The Expert Working Group of the European Association of Palliative Care recognized that a simple intensity scale of “none, mild, moderate, and severe” is the most widely used in the clinical context, but also that scales with a larger numbers of intervals are more desirable, both in research and clinical practice, because of higher sensitivity to treatment effects [27].

Several pain questionnaires have been designed to capture the multidimensional nature of chronic pain, some of which are applied to the cancer patients pain population and can be useful for clinical or research purposes. However, some of the measuring properties and validity aspects are yet to be fully clarified in this patient population. Among several tools, the Brief Pain inventory (BPI) is probably the most used tool in the cancer pain population and the McGill Pain Questionnaire (MPQ) the most popular among chronic non-cancer pain patients [24].

The BPI is a simple and easy tool to capture information about the history, intensity, location, and quality of pain [39]. Numeric scales (range 0–10) indicate the intensity of pain in general and a percentage scale quantifies the pain relief induced by the treatment. In addition, there are seven questions to determine the degree to which pain interferes with function, mood, and enjoyment of life. This tool is self-administered and easily understood and available in different languages [28], [29], [40], [41], [42], [43], [44]. The MPQ reflects the sensor, affective, and evaluative dimensions of chronic pain [45] and has been validated in cancer pain [46]. The SF-MPQ is a short form of the MPQ and was developed for use in research settings [45], [47]. The SF-MPQ consists of 15 representative words from the sensory (n = 11) and affective (n = 4) categories of MPQ. The Present Pain Index, verbal rating scale, and visual analogue scale measuring pain intensity are included. The 15 words are scored using a four-point verbal rating scale, ranging from none, mild, moderate, to severe pain. The SF-MPQ correlates highly with the MPQ. Whereas the MPQ is available in many languages, the SF-MPQ is only available in English [27].

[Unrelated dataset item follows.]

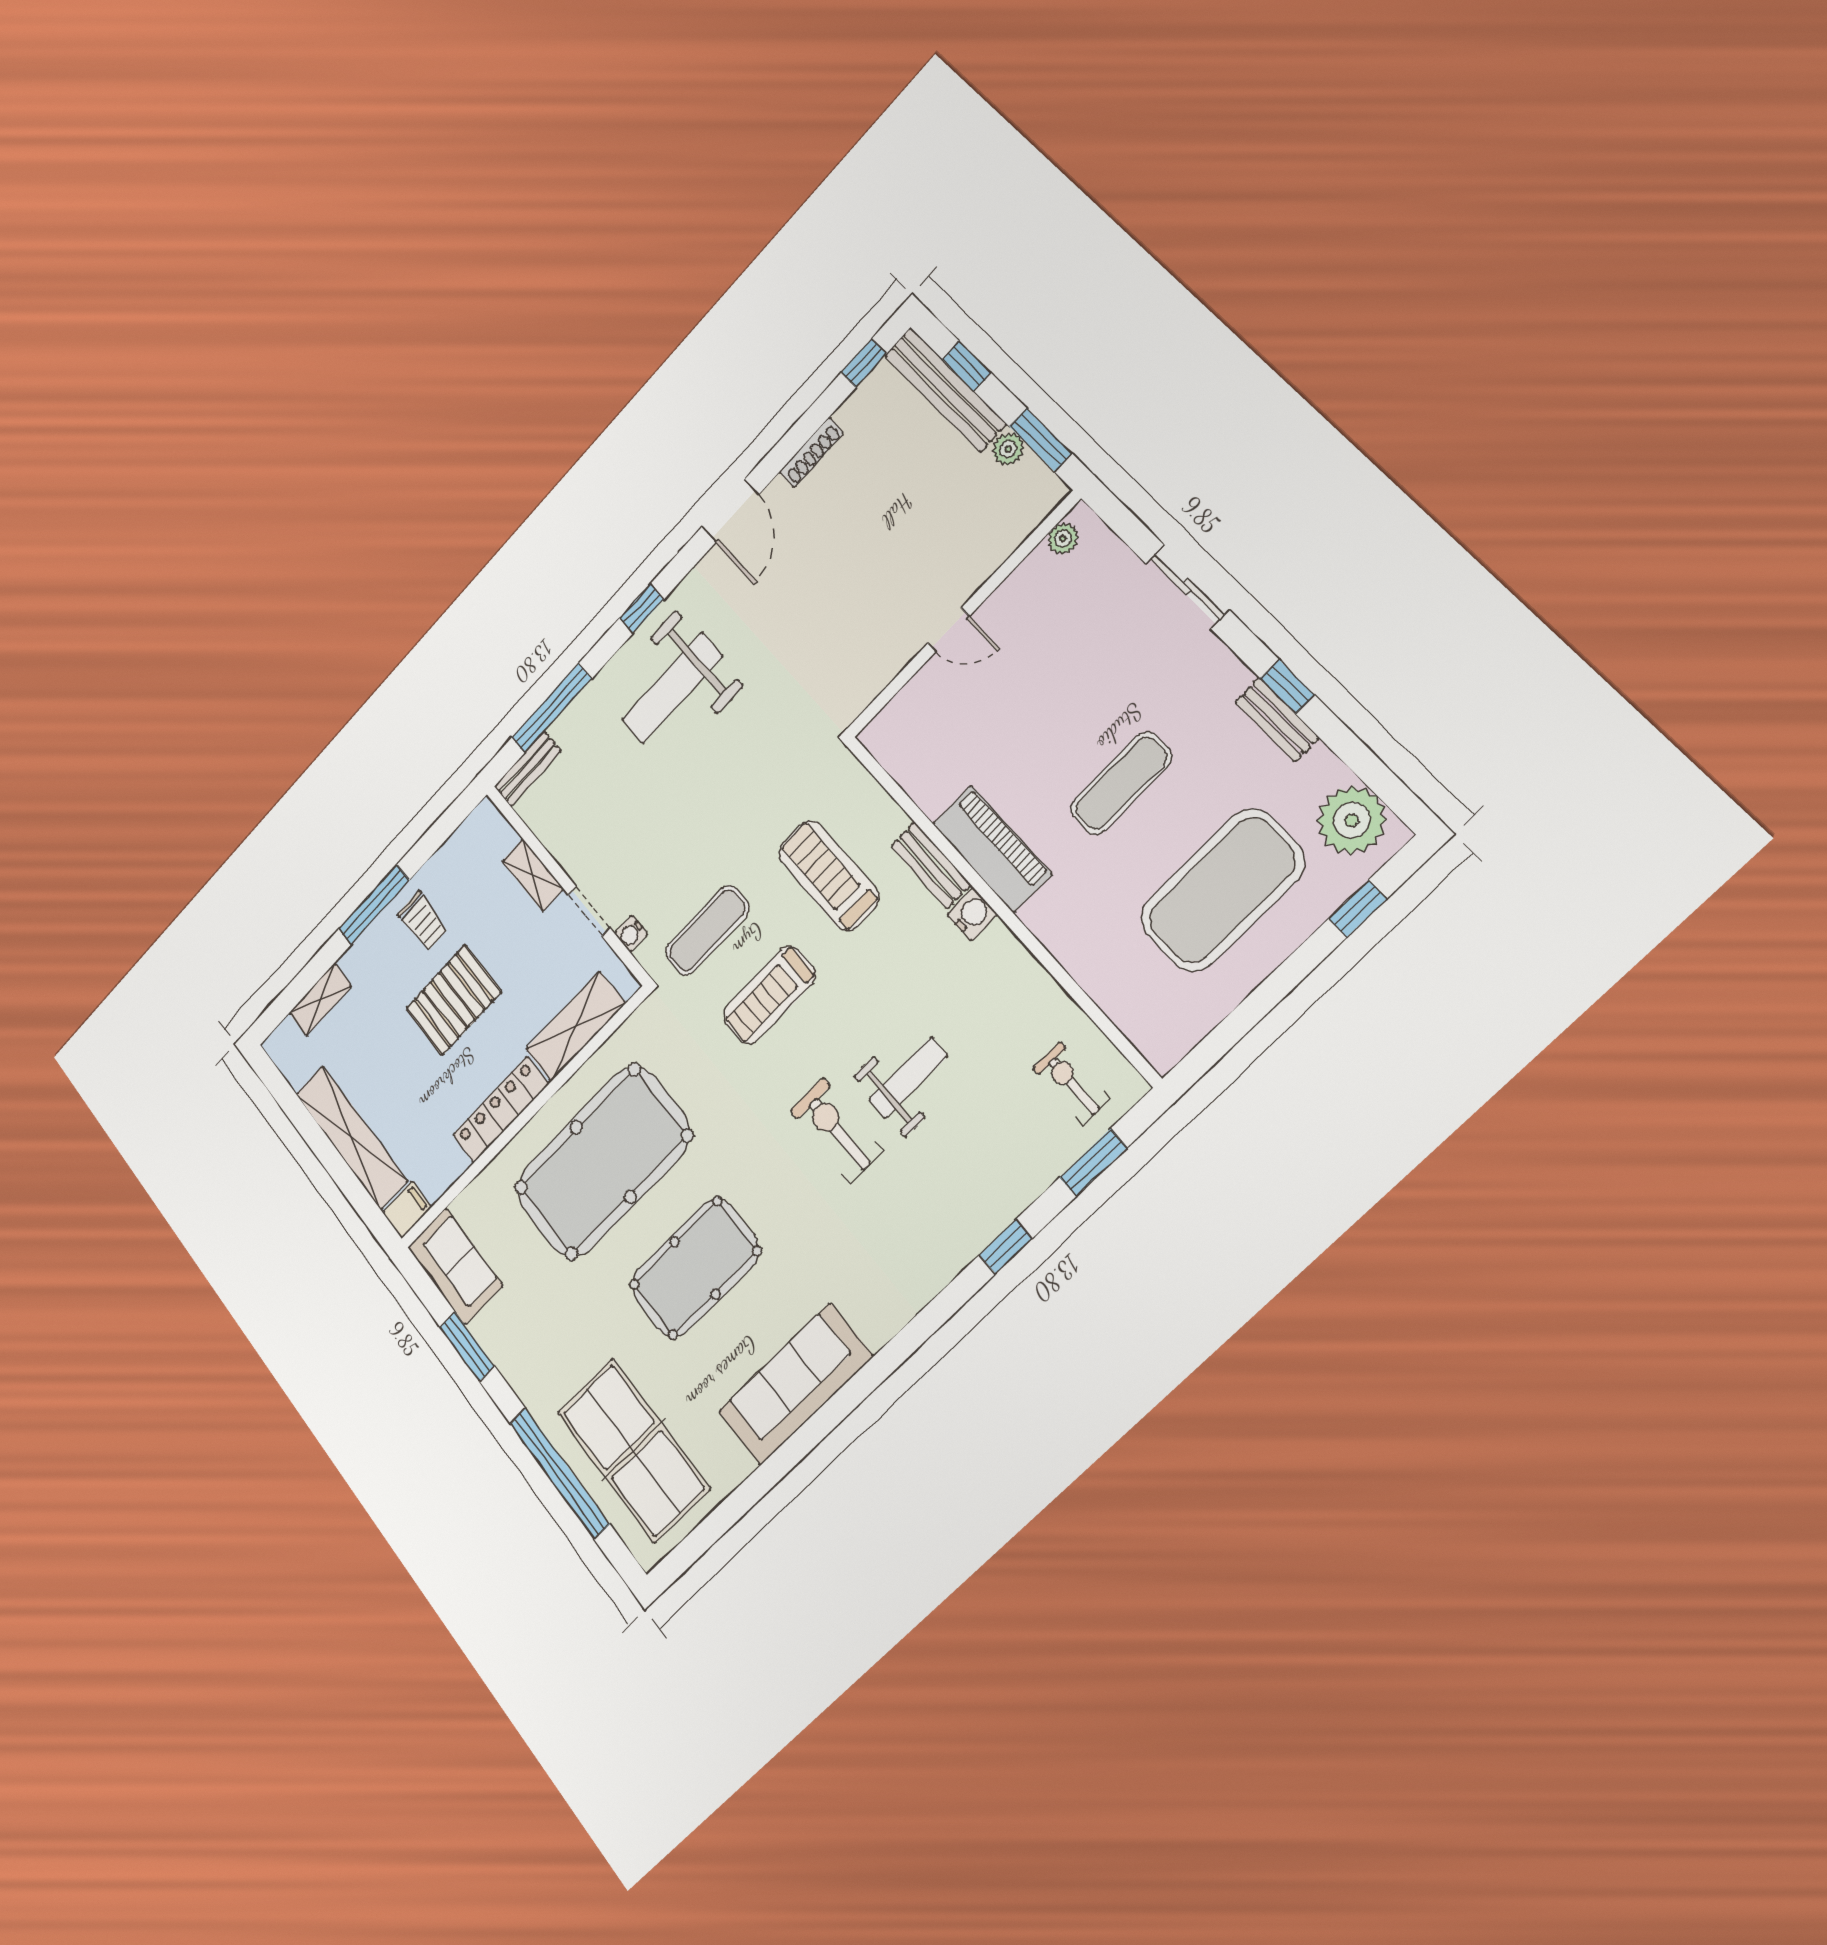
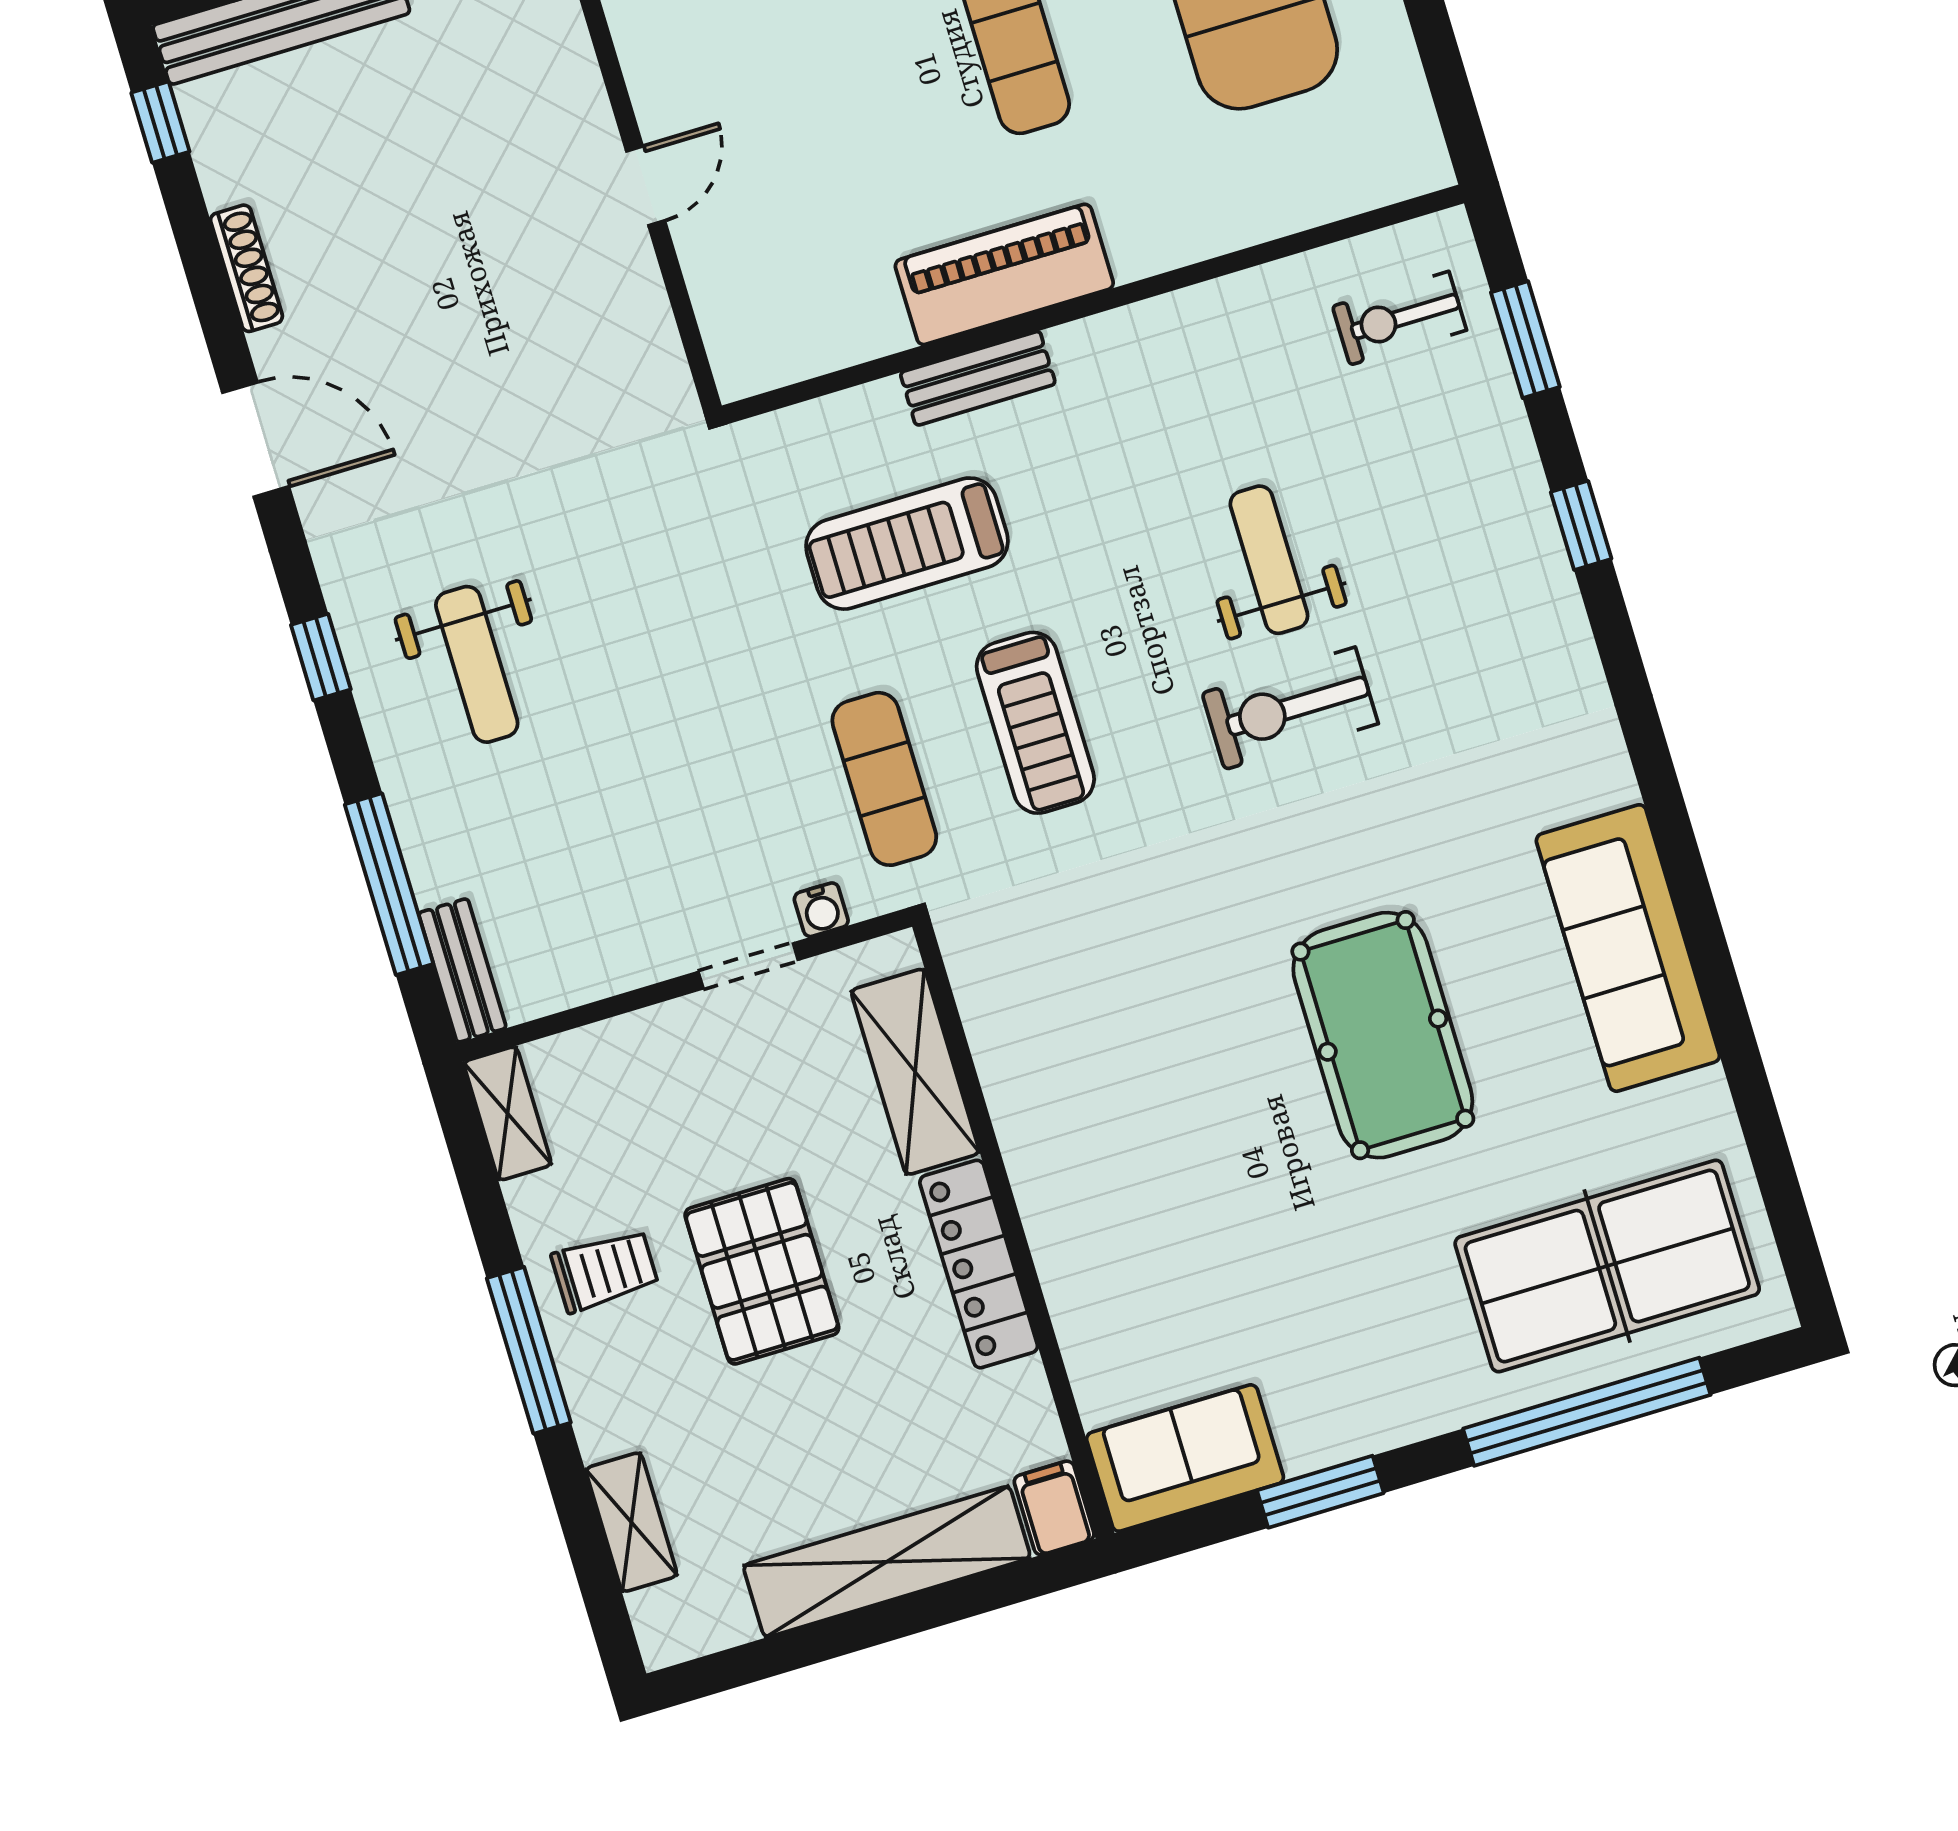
weight bench: (672, 688) -> (477, 664), width x0.73, depth x0.75
shelving: (533, 875) -> (507, 1113), moved, turned 90
water cooler: (972, 914) -> (1083, 350), removed
pool table: (603, 1162) -> (1149, 1119), removed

Another universally valid tool for estimation for quality of life is the Karnofsky performance status, which measure the ability of a person to perform usual activities, evaluating a patient’s progress after a therapeutic procedure, and determining a patient’s suitability for therapy. It is used most commonly in the prognosis of cancer therapy, usually after chemotherapy and customarily administered before and after therapy [48], [49].